L'enquête de l'Institut national des études démographiques publiée il y a trois jours a mis en avant plus précisément certains éléments liés au phénomène de la discrimination. Outre la différence entre les segments de population confrontés à la discrimination, s'ajoute ce que l'Ined appelle la dissonance identitaire.
Si les hommes sont plus touchés que les femmes par la discrimination en France, d'autres leçons peuvent être tirées de la dernière livraison sociologique de l'Institut national des études démographiques intitulée «Trajectoires et origines : enquête sur la diversité des populations en France». Un premier constat qui ne surprendra personne établit ainsi que les individus «originaires d’Afrique subsaharienne, d’un DOM ou du Maghreb sont de loin les plus nombreux à déclarer avoir été "la cible d’insultes, de propos ou d’attitudes ouvertement racistes" au cours de leur vie». Le taux de déclaration atteint jusqu'à 55 % pour les immigrés «originaires d’un pays riverain du golfe de Guinée ou d’Afrique centrale». Outre l'ampleur statistique de ce phénomène chez les populations issus de l'Afrique et des DOM, s'ajoute la profondeur qualitative et temporelle de la discrimination qui se caractérise par sa durabilité.
L'assignation aux origines
La nature sociologique des discriminations qui frappe ces populations se détermine par exemple dans des lieux marqués sociologiquement tels que «les lieux de services publics que sont l’école, l’université, les administrations ou les commissariats», donnant une dimension politique et étatique marquée à cette discrimination. Fait particulier, les personnes originaires d’Asie du Sud-Est et de Turquie sont perçues différemment et «se situent dans une position intermédiaire entre les groupes déjà cités et les Européens». Malgré tout, l'ensemble de ces populations témoignent ressentir outre ce racisme, une assignation aux origines permanente, dans leur vécu quotidien. Cette assignation nourrit le phénomène que l'Ined appelle la dissonance identitaire.
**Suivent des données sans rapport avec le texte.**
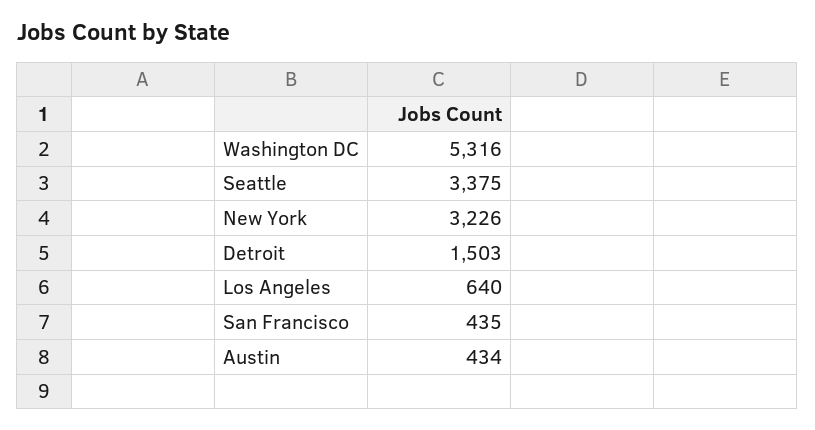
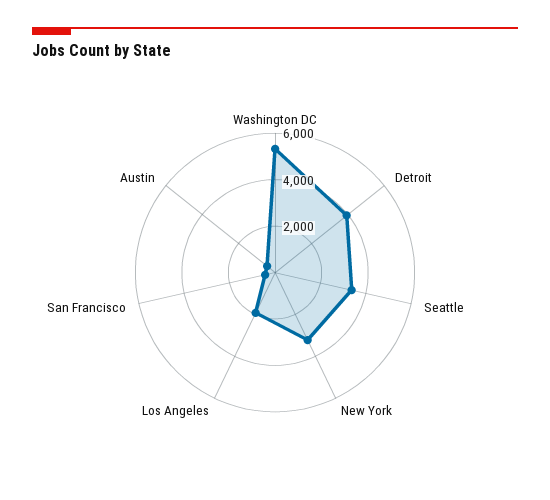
  {
    "Washington DC": 5316,
    "Seattle": 3375,
    "New York": 3226,
-   "Detroit": 1503,
+   "Detroit": 4000,
-   "Los Angeles": 640,
+   "Los Angeles": 2000,
    "San Francisco": 435,
    "Austin": 434
  }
Plus de 50% des immigrés originaires d’Afrique qui ont obtenu la nationalité française pensent qu’on ne les perçoit pas comme Français, explique l'Ined, ce qui contredit frontalement leur sentiment personnel d’appartenance à la France.
«Je me sens chez moi en France»
Là-encore, cette dissonance identitaire n'est pas localisée dans le temps, est durable et se transmet même de génération en génération, contrairement à la thèse fréquente chez les démographes du phénomène de l'acculturation progressive des populations. «Parmi les personnes d’origine extra-européenne, près d’un descendant d’immigré sur deux est ainsi en situation de «dissonance» parmi ceux dont les parents sont originaires des pays sahéliens (Sénégal, Mali, etc.), contre seulement un tiers parmi les immigrés de même origine». Ce «déni de francité» est imputée aux résistances de la société française à intégrer certains descendants d’immigrés nés en France. Fait remarquable, malgré «cette expérience de rejet, les immigrés et descendants d’immigrés adhèrent massivement à l’identité française». Aux propositions «Je me sens chez moi en France» ou «Je me sens Français», une immense majorité répond «d’accord» ou «tout à fait d’accord», dans tous les groupes d’origine, y compris chez les étrangers, 56% d'entre eux déclarant se sentir Français.
Le racisme antiblanc, un phénomène minoritaire
Défendue farouchement par les uns, montée en épingle par l'extrême-droite française ou niée par les autres, la thématique du racisme anti-blanc a fait coulé beaucoup d'encre. L'Ined qui a étudié le sujet aboutit à deux résultats : le racisme déclaré par «les majoritaires» existe bien mais en faible pourcentage (15 %) contre plus de 50% pour les originaires d’Afrique subsaharienne et du Maghreb, immigrés comme descendants d’immigrés et ne relève pas de la même nature que les autres formes de racisme. «Non seulement, le racisme vécu par la population majoritaire est bien moins fréquent, mais il se produit essentiellement dans la rue et non dans les autres sphères de vie comme le travail, l’école ou les administrations. Et lorsque ces comportements se manifestent dans le cadre du travail, ils ne s’accompagnent ni de ralentissements dans la carrière ni de pertes de salaire».